YOUR TASK: Reproduce every record exactly.

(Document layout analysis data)

::::::::::

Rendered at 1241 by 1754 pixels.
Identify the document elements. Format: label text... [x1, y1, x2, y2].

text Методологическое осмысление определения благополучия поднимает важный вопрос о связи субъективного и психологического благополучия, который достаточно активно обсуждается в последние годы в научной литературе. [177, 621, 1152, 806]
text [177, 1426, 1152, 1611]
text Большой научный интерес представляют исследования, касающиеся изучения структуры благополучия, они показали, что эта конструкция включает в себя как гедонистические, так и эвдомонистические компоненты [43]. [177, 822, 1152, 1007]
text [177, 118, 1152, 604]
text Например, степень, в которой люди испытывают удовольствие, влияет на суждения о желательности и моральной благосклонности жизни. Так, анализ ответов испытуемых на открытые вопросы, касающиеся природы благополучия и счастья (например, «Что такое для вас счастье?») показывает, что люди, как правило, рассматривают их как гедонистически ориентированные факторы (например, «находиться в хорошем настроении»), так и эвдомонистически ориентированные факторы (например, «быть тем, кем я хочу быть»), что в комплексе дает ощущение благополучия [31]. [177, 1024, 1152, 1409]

::::::::::

YOUR SOLUTION:
Rendered at 1241 by 1754 pixels.
Identify the document elements. Format: label text... [x1, y1, x2, y2].

text Методологическое осмысление определения благополучия поднимает важный вопрос о связи субъективного и психологического благополучия, который достаточно активно обсуждается в последние годы в научной литературе. [177, 621, 1152, 806]
text [177, 1426, 1152, 1611]
text Большой научный интерес представляют исследования, касающиеся изучения структуры благополучия, они показали, что эта конструкция включает в себя как гедонистические, так и эвдомонистические компоненты [43]. [177, 822, 1152, 1007]
text [177, 118, 1152, 604]
text Например, степень, в которой люди испытывают удовольствие, влияет на суждения о желательности и моральной благосклонности жизни. Так, анализ ответов испытуемых на открытые вопросы, касающиеся природы благополучия и счастья (например, «Что такое для вас счастье?») показывает, что люди, как правило, рассматривают их как гедонистически ориентированные факторы (например, «находиться в хорошем настроении»), так и эвдомонистически ориентированные факторы (например, «быть тем, кем я хочу быть»), что в комплексе дает ощущение благополучия [31]. [177, 1024, 1152, 1409]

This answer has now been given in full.